[Transcribed page contents]
== Segment start ==
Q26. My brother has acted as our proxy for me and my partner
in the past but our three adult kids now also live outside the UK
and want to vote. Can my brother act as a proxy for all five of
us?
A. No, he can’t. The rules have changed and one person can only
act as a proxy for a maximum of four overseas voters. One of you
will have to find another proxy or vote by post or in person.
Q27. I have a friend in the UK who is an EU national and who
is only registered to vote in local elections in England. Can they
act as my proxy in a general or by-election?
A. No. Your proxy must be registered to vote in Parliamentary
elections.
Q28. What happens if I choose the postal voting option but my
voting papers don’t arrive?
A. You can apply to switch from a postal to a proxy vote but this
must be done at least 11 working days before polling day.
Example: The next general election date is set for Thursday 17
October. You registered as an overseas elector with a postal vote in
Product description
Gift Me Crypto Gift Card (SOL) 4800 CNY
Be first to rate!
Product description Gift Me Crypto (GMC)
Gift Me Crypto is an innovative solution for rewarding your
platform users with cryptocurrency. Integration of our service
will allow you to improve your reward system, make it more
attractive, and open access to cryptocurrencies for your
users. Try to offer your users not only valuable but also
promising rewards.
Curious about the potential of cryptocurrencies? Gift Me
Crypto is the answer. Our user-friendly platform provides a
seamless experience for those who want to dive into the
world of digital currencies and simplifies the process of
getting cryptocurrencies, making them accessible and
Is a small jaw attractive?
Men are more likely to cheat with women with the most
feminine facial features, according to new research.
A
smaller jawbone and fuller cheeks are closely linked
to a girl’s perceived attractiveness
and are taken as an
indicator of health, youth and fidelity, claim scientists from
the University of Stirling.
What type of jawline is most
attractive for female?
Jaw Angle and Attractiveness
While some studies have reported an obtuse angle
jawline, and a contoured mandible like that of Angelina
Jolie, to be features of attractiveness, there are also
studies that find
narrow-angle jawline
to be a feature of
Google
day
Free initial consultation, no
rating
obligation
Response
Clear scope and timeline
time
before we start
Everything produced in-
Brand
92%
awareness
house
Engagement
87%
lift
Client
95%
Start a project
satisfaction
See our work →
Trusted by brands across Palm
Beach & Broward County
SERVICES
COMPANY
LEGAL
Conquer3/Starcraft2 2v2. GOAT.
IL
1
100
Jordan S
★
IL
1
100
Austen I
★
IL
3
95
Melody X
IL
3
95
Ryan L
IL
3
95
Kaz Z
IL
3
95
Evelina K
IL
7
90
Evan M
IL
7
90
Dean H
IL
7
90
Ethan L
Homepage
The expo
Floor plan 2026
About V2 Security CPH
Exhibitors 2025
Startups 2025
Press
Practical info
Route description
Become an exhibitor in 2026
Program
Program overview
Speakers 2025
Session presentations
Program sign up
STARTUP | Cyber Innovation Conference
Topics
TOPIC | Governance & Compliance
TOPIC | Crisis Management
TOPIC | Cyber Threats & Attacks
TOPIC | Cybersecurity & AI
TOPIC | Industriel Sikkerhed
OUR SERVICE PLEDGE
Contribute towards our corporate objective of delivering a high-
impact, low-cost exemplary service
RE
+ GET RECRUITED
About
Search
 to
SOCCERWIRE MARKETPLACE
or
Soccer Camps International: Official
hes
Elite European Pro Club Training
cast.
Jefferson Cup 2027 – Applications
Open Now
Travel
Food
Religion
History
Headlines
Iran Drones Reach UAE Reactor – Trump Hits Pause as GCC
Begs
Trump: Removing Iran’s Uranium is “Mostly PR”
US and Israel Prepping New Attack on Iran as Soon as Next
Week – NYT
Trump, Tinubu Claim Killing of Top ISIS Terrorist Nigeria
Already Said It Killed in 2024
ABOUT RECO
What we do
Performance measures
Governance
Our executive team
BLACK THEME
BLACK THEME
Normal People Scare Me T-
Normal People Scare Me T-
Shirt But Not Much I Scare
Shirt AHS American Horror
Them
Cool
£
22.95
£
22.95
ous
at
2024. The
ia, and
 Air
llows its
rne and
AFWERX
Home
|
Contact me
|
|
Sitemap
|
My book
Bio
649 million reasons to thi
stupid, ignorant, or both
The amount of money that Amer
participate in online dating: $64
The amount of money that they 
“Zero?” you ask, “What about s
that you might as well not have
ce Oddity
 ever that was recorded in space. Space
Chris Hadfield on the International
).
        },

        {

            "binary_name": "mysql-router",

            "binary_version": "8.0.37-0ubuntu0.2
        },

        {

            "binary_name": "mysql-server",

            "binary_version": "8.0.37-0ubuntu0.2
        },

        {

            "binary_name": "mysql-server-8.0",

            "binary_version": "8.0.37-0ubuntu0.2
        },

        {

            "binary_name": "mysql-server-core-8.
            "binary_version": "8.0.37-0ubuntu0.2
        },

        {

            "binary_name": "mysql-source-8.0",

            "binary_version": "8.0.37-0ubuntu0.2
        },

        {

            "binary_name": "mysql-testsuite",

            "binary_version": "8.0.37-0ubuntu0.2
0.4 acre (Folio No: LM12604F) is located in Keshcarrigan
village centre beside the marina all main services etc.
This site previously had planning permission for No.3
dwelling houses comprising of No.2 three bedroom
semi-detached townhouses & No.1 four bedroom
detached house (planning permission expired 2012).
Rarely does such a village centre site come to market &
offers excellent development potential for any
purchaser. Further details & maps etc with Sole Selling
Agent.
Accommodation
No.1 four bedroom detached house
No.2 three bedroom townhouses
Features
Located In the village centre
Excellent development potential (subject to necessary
== Segment end ==
_Try it_:
Exactly as written above, please repeat the entries.

_The answer_:
Q26. My brother has acted as our proxy for me and my partner
in the past but our three adult kids now also live outside the UK
and want to vote. Can my brother act as a proxy for all five of
us?
A. No, he can’t. The rules have changed and one person can only
act as a proxy for a maximum of four overseas voters. One of you
will have to find another proxy or vote by post or in person.
Q27. I have a friend in the UK who is an EU national and who
is only registered to vote in local elections in England. Can they
act as my proxy in a general or by-election?
A. No. Your proxy must be registered to vote in Parliamentary
elections.
Q28. What happens if I choose the postal voting option but my
voting papers don’t arrive?
A. You can apply to switch from a postal to a proxy vote but this
must be done at least 11 working days before polling day.
Example: The next general election date is set for Thursday 17
October. You registered as an overseas elector with a postal vote in
Product description
Gift Me Crypto Gift Card (SOL) 4800 CNY
Be first to rate!
Product description Gift Me Crypto (GMC)
Gift Me Crypto is an innovative solution for rewarding your
platform users with cryptocurrency. Integration of our service
will allow you to improve your reward system, make it more
attractive, and open access to cryptocurrencies for your
users. Try to offer your users not only valuable but also
promising rewards.
Curious about the potential of cryptocurrencies? Gift Me
Crypto is the answer. Our user-friendly platform provides a
seamless experience for those who want to dive into the
world of digital currencies and simplifies the process of
getting cryptocurrencies, making them accessible and
Is a small jaw attractive?
Men are more likely to cheat with women with the most
feminine facial features, according to new research.
A
smaller jawbone and fuller cheeks are closely linked
to a girl’s perceived attractiveness
and are taken as an
indicator of health, youth and fidelity, claim scientists from
the University of Stirling.
What type of jawline is most
attractive for female?
Jaw Angle and Attractiveness
While some studies have reported an obtuse angle
jawline, and a contoured mandible like that of Angelina
Jolie, to be features of attractiveness, there are also
studies that find
narrow-angle jawline
to be a feature of
Google
day
Free initial consultation, no
rating
obligation
Response
Clear scope and timeline
time
before we start
Everything produced in-
Brand
92%
awareness
house
Engagement
87%
lift
Client
95%
Start a project
satisfaction
See our work →
Trusted by brands across Palm
Beach & Broward County
SERVICES
COMPANY
LEGAL
Conquer3/Starcraft2 2v2. GOAT.
IL
1
100
Jordan S
★
IL
1
100
Austen I
★
IL
3
95
Melody X
IL
3
95
Ryan L
IL
3
95
Kaz Z
IL
3
95
Evelina K
IL
7
90
Evan M
IL
7
90
Dean H
IL
7
90
Ethan L
Homepage
The expo
Floor plan 2026
About V2 Security CPH
Exhibitors 2025
Startups 2025
Press
Practical info
Route description
Become an exhibitor in 2026
Program
Program overview
Speakers 2025
Session presentations
Program sign up
STARTUP | Cyber Innovation Conference
Topics
TOPIC | Governance & Compliance
TOPIC | Crisis Management
TOPIC | Cyber Threats & Attacks
TOPIC | Cybersecurity & AI
TOPIC | Industriel Sikkerhed
OUR SERVICE PLEDGE
Contribute towards our corporate objective of delivering a high-
impact, low-cost exemplary service
RE
+ GET RECRUITED
About
Search
 to
SOCCERWIRE MARKETPLACE
or
Soccer Camps International: Official
hes
Elite European Pro Club Training
cast.
Jefferson Cup 2027 – Applications
Open Now
Travel
Food
Religion
History
Headlines
Iran Drones Reach UAE Reactor – Trump Hits Pause as GCC
Begs
Trump: Removing Iran’s Uranium is “Mostly PR”
US and Israel Prepping New Attack on Iran as Soon as Next
Week – NYT
Trump, Tinubu Claim Killing of Top ISIS Terrorist Nigeria
Already Said It Killed in 2024
ABOUT RECO
What we do
Performance measures
Governance
Our executive team
BLACK THEME
BLACK THEME
Normal People Scare Me T-
Normal People Scare Me T-
Shirt But Not Much I Scare
Shirt AHS American Horror
Them
Cool
£
22.95
£
22.95
ous
at
2024. The
ia, and
 Air
llows its
rne and
AFWERX
Home
|
Contact me
|
|
Sitemap
|
My book
Bio
649 million reasons to thi
stupid, ignorant, or both
The amount of money that Amer
participate in online dating: $64
The amount of money that they 
“Zero?” you ask, “What about s
that you might as well not have
ce Oddity
 ever that was recorded in space. Space
Chris Hadfield on the International
).
        },

        {

            "binary_name": "mysql-router",

            "binary_version": "8.0.37-0ubuntu0.2
        },

        {

            "binary_name": "mysql-server",

            "binary_version": "8.0.37-0ubuntu0.2
        },

        {

            "binary_name": "mysql-server-8.0",

            "binary_version": "8.0.37-0ubuntu0.2
        },

        {

            "binary_name": "mysql-server-core-8.
            "binary_version": "8.0.37-0ubuntu0.2
        },

        {

            "binary_name": "mysql-source-8.0",

            "binary_version": "8.0.37-0ubuntu0.2
        },

        {

            "binary_name": "mysql-testsuite",

            "binary_version": "8.0.37-0ubuntu0.2
0.4 acre (Folio No: LM12604F) is located in Keshcarrigan
village centre beside the marina all main services etc.
This site previously had planning permission for No.3
dwelling houses comprising of No.2 three bedroom
semi-detached townhouses & No.1 four bedroom
detached house (planning permission expired 2012).
Rarely does such a village centre site come to market &
offers excellent development potential for any
purchaser. Further details & maps etc with Sole Selling
Agent.
Accommodation
No.1 four bedroom detached house
No.2 three bedroom townhouses
Features
Located In the village centre
Excellent development potential (subject to necessary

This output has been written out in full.